ACCT { ACC , AA , ATT } CCCTA { AC , A } CC is an example of an elastic-degenerate string with 3 seeds -- s_1=ACCT, S_2=CCCTA, S_3=CC -- and two elastic symbols -- ξ_1 = { ACC , AA , ATT }, ξ_2={ AC , A }.
Seed can be empty; An elastic-degenerate symbol can not be empty but can contain an empty string; An elastic-degenerate symbol must contain at least 2 strings.
An elastic symbol is marked by a unique odd number. The odd number will mark its boundaries (beginning and end). The strings within this symbol are delimited by a unique even number. The above example in PRGs encoding will look like: ACCT 5 ACC 6 AA 6 ATT 5 CCCTA 7 AC 8 A 7 CC
White space characters between letters and between a letter and a number are allowed.
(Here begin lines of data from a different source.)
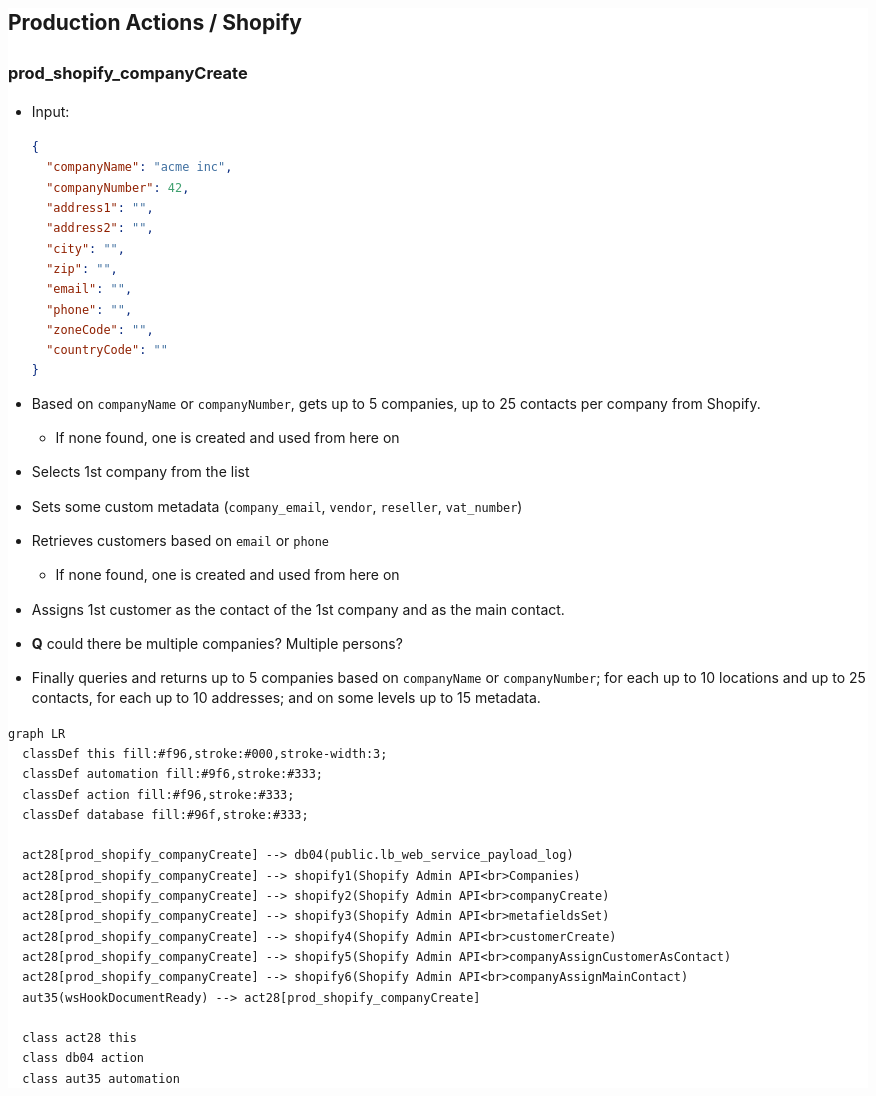 ## Production Actions / Shopify

### prod_shopify_companyCreate

- Input:

  ```json
  {
    "companyName": "acme inc",
    "companyNumber": 42,
    "address1": "",
    "address2": "",
    "city": "",
    "zip": "",
    "email": "",
    "phone": "",
    "zoneCode": "",
    "countryCode": ""
  }
  ```

- Based on `companyName` or `companyNumber`, gets up to 5 companies, up to 25
  contacts per company from Shopify.
  - If none found, one is created and used from here on
- Selects 1st company from the list
- Sets some custom metadata (`company_email`, `vendor`, `reseller`, `vat_number`)
- Retrieves customers based on `email` or `phone`
  - If none found, one is created and used from here on
- Assigns 1st customer as the contact of the 1st company and as the main contact.
- **Q** could there be multiple companies? Multiple persons?
- Finally queries and returns up to 5 companies based on `companyName` or
  `companyNumber`; for each up to 10 locations and up to 25 contacts, for each
  up to 10 addresses; and on some levels up to 15 metadata.

```mermaid
graph LR
  classDef this fill:#f96,stroke:#000,stroke-width:3;
  classDef automation fill:#9f6,stroke:#333;
  classDef action fill:#f96,stroke:#333;
  classDef database fill:#96f,stroke:#333;

  act28[prod_shopify_companyCreate] --> db04(public.lb_web_service_payload_log)
  act28[prod_shopify_companyCreate] --> shopify1(Shopify Admin API<br>Companies)
  act28[prod_shopify_companyCreate] --> shopify2(Shopify Admin API<br>companyCreate)
  act28[prod_shopify_companyCreate] --> shopify3(Shopify Admin API<br>metafieldsSet)
  act28[prod_shopify_companyCreate] --> shopify4(Shopify Admin API<br>customerCreate)
  act28[prod_shopify_companyCreate] --> shopify5(Shopify Admin API<br>companyAssignCustomerAsContact)
  act28[prod_shopify_companyCreate] --> shopify6(Shopify Admin API<br>companyAssignMainContact)
  aut35(wsHookDocumentReady) --> act28[prod_shopify_companyCreate]

  class act28 this
  class db04 action
  class aut35 automation
```
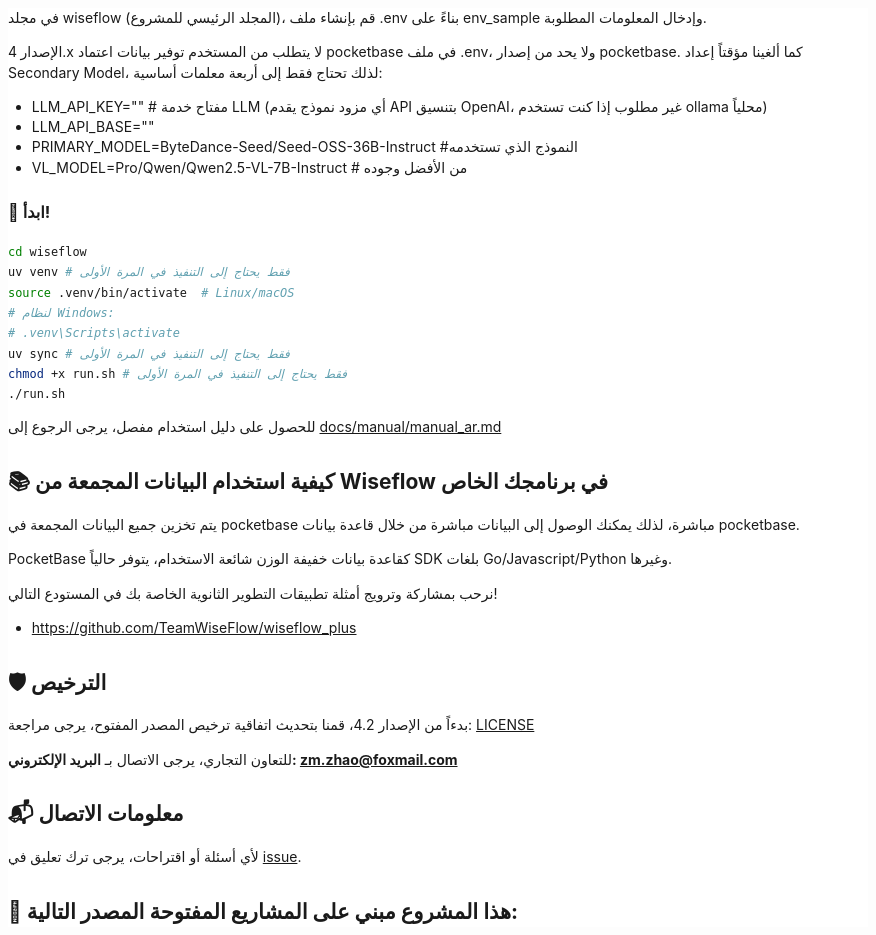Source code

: في مجلد wiseflow (المجلد الرئيسي للمشروع)، قم بإنشاء ملف .env بناءً على env_sample وإدخال المعلومات المطلوبة.

الإصدار 4.x لا يتطلب من المستخدم توفير بيانات اعتماد pocketbase في ملف .env، ولا يحد من إصدار pocketbase. كما ألغينا مؤقتاً إعداد Secondary Model، لذلك تحتاج فقط إلى أربعة معلمات أساسية:

- LLM_API_KEY="" # مفتاح خدمة LLM (أي مزود نموذج يقدم API بتنسيق OpenAI، غير مطلوب إذا كنت تستخدم ollama محلياً)
- LLM_API_BASE="" 
- PRIMARY_MODEL=ByteDance-Seed/Seed-OSS-36B-Instruct #النموذج الذي تستخدمه
- VL_MODEL=Pro/Qwen/Qwen2.5-VL-7B-Instruct # من الأفضل وجوده

### 🚀  ابدأ!

```bash
cd wiseflow
uv venv # فقط يحتاج إلى التنفيذ في المرة الأولى
source .venv/bin/activate  # Linux/macOS
# لنظام Windows:
# .venv\Scripts\activate
uv sync # فقط يحتاج إلى التنفيذ في المرة الأولى
chmod +x run.sh # فقط يحتاج إلى التنفيذ في المرة الأولى
./run.sh
```

للحصول على دليل استخدام مفصل، يرجى الرجوع إلى [docs/manual/manual_ar.md](./docs/manual/manual_ar.md)

## 📚 كيفية استخدام البيانات المجمعة من Wiseflow في برنامجك الخاص

يتم تخزين جميع البيانات المجمعة في pocketbase مباشرة، لذلك يمكنك الوصول إلى البيانات مباشرة من خلال قاعدة بيانات pocketbase.

PocketBase كقاعدة بيانات خفيفة الوزن شائعة الاستخدام، يتوفر حالياً SDK بلغات Go/Javascript/Python وغيرها.

نرحب بمشاركة وترويج أمثلة تطبيقات التطوير الثانوية الخاصة بك في المستودع التالي!

- https://github.com/TeamWiseFlow/wiseflow_plus


## 🛡️ الترخيص

بدءاً من الإصدار 4.2، قمنا بتحديث اتفاقية ترخيص المصدر المفتوح، يرجى مراجعة: [LICENSE](LICENSE)

للتعاون التجاري، يرجى الاتصال بـ **البريد الإلكتروني: zm.zhao@foxmail.com**

## 📬 معلومات الاتصال

لأي أسئلة أو اقتراحات، يرجى ترك تعليق في [issue](https://github.com/TeamWiseFlow/wiseflow/issues).

## 🤝 هذا المشروع مبني على المشاريع المفتوحة المصدر التالية:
White-space characters between numbers represent an empty string between them.
File can not be empty.
Valid DNA letters: ACGTU (irrespective of case)
Valid Prot letters: ACDEFGHIKLMNPQRSTUVWY (irrespective of case)

Output file is in the following format:

It writes the number of patterns searched.
It also gives the time used for calculation (after input file has been read in memory and before writing the results).
After that, corresponding to each pattern, there is a block (two blocks are separated by an empty line):
The first line in the block begins with a '>' followed by the identifier(FASTA format) of the pattern.
The next line starts with a '#' followed by the number of occurrences of the pattern found.
The next line reports the occurrence indices delimited bt a ' ; '.
An occurrence is shown as a pair of two numbers (x, y) where x is the starting position of the occurrence and y is its ending position.
- A position is an index (zero-based) of a letter (considering an elastic-degenerate symbol to occupy only one position).
- For example: a pattern "ACC" in the above elastic-degenerate string occurs at positions: (0,2) ; (4,4) ; (4,6) ; (10,11) ; (10,12) ;
- Leading and/or trailing empty seeds or strings in an elastic-symbol, of an occurrence, are ignored and the occurrence is reported to start/end in the appropriate non-empty elastic-symbol/seed (see the paper for more details).

Highlights:

A few highlights of the tool are:

It outputs starting as well as ending positions of an occurrence.
It can process multiple patterns given as a batch, i.e. the pre-processing stage will take less time than that taken for the same patterns individually.
It can handle degenerate/indeterminate stringd (Sequences with SNPs).

External Libraries:

For construction of Suffix-Array, Jesper Larsson's implementation of suffix array sorting on integer-alphabets (description of Larsson and Sadakane).
For answering rmq (to find longest common prefix), following library has been used:

sdsl

For testing googletest framework has been used.

Experiments:

"Experiments" folder contains the text(of about 4MB), the patterns, and the corresponding output.
The text was randomly generated for the experiments (about 1000 positions long).

10% of the text was made to have Elastic-Degenerate symbols.
Each of these symbols consisted of 10 strings.
Each of the string in an elastic-degenerate symbol was at most 10 characters long.

Format of the elastic-degenerate string (i.e. the text) was different from the PRG format (corresponding parser is within the same folder).

Each elastic-degenerate symbol began with '{' and ended with '}'.
Strings within an elastic-degenerate symbol were separated by a ','. An empty such string was represented by the letter 'E'.

10 patterns of varying length were randomly generated.
Each pattern was searched in the text individually.